Hit rate evaluation results

Now that we have seen how to run different query types on the dataset, let's evaluate the hit-rate of each query type on the dataset. For brevity, the entire evaluation script is not shown here. You can find the complete evaluation and benchmarking utility scripts here.

Here are the hit-rate results for the dataset:

Query Type Hit-rate@5
Vector Search 0.640
Full-text Search 0.595
Hybrid Search (w/ LinearCombinationReranker) 0.645

Choosing query type is very specific to the use case and the data. This synthetic dataset has been generated to be semantically challenging, i.e, the queries don't have a lot of keywords in common with the context. So, vector search performs better than full-text search. However, in real-world scenarios, full-text search might perform better than vector search.
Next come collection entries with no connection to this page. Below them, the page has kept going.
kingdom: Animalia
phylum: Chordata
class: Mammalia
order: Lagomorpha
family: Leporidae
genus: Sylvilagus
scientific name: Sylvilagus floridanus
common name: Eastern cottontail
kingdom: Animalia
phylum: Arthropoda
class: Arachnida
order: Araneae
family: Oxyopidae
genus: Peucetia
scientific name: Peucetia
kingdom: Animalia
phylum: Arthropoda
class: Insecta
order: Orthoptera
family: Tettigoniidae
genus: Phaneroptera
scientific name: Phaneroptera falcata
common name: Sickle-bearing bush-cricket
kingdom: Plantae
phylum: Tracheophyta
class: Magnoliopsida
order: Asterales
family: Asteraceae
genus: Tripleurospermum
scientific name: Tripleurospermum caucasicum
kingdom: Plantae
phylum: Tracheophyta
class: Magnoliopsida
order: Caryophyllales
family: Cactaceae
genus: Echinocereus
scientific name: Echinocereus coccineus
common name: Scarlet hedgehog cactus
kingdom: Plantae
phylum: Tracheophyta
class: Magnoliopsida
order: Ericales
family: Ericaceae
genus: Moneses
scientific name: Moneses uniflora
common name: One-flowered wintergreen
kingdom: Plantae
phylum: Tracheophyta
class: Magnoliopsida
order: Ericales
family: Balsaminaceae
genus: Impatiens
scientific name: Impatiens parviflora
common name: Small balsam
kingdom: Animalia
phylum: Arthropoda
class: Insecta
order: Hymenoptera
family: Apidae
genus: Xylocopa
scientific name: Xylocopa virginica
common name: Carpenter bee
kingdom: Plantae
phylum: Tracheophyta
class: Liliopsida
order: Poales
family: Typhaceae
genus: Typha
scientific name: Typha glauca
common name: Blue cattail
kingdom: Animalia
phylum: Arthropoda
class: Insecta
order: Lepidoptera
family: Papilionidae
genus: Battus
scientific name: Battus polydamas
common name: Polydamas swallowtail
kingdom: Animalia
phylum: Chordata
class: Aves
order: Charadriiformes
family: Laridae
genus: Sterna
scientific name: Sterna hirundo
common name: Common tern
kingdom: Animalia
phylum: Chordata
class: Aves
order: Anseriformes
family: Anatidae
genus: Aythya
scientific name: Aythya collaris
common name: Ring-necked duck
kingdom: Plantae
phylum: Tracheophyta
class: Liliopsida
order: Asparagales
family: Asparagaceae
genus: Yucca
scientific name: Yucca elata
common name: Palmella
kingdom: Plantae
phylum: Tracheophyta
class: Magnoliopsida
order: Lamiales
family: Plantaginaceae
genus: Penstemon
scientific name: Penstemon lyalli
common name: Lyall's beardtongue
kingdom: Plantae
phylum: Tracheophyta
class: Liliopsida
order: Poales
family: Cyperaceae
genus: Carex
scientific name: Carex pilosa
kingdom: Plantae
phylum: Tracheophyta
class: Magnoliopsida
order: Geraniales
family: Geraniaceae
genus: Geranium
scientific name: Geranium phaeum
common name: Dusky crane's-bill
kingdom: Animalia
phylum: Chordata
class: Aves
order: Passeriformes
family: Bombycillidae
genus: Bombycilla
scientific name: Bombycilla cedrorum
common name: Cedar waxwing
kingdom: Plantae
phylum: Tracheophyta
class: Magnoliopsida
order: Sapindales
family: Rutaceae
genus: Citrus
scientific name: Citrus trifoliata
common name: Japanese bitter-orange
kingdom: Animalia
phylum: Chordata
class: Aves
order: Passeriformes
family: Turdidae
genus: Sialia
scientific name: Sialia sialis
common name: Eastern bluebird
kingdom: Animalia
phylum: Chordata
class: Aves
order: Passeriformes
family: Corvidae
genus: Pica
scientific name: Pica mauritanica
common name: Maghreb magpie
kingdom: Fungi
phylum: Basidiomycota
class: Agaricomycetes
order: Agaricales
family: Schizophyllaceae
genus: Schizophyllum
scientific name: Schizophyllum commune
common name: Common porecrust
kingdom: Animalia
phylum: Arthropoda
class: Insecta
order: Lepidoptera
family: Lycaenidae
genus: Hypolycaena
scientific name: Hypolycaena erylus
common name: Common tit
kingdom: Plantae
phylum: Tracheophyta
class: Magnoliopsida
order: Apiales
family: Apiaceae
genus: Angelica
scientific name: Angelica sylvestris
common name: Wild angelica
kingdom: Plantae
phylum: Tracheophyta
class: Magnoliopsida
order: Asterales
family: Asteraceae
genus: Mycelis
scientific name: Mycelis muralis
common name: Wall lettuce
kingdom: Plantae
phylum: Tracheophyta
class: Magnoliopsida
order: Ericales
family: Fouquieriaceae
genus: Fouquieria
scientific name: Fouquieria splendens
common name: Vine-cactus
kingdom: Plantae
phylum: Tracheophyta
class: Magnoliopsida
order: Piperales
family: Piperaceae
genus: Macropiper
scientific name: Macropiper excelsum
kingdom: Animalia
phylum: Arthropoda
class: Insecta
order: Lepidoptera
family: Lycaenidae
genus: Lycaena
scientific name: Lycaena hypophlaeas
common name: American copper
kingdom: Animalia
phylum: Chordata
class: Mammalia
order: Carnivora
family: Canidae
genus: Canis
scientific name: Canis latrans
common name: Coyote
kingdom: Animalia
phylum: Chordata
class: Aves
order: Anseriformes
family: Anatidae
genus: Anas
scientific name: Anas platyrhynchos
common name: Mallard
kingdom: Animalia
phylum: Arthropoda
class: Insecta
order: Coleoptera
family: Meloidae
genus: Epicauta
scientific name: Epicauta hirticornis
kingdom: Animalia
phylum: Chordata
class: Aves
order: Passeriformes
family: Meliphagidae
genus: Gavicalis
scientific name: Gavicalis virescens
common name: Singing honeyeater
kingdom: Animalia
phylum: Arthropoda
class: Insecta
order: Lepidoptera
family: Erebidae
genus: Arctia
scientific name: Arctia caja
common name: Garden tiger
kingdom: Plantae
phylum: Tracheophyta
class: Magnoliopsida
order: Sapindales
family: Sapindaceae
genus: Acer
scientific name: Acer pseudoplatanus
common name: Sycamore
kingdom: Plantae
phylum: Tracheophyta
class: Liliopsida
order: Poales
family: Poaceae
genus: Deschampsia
Hybrid search is a good choice when you want to combine the benefits of both vector and full-text search.

Evaluation results on other datasets

The hit-rate results can vary based on the dataset and the query type. Here are the hit-rate results for the other datasets using the same embedding function.

  • SQuAD Dataset:

    Query Type Hit-rate@5
    Vector Search 0.822
    Full-text Search 0.835
    Hybrid Search (w/ LinearCombinationReranker) 0.8874
  • Uber10K sec filing Dataset:

    Query Type Hit-rate@5
    Vector Search 0.608
    Full-text Search 0.82
    Hybrid Search (w/ LinearCombinationReranker) 0.80

In these standard datasets, FTS seems to perform much better than vector search because the queries have a lot of keywords in common with the context. So, in general choosing the query type is very specific to the use case and the data.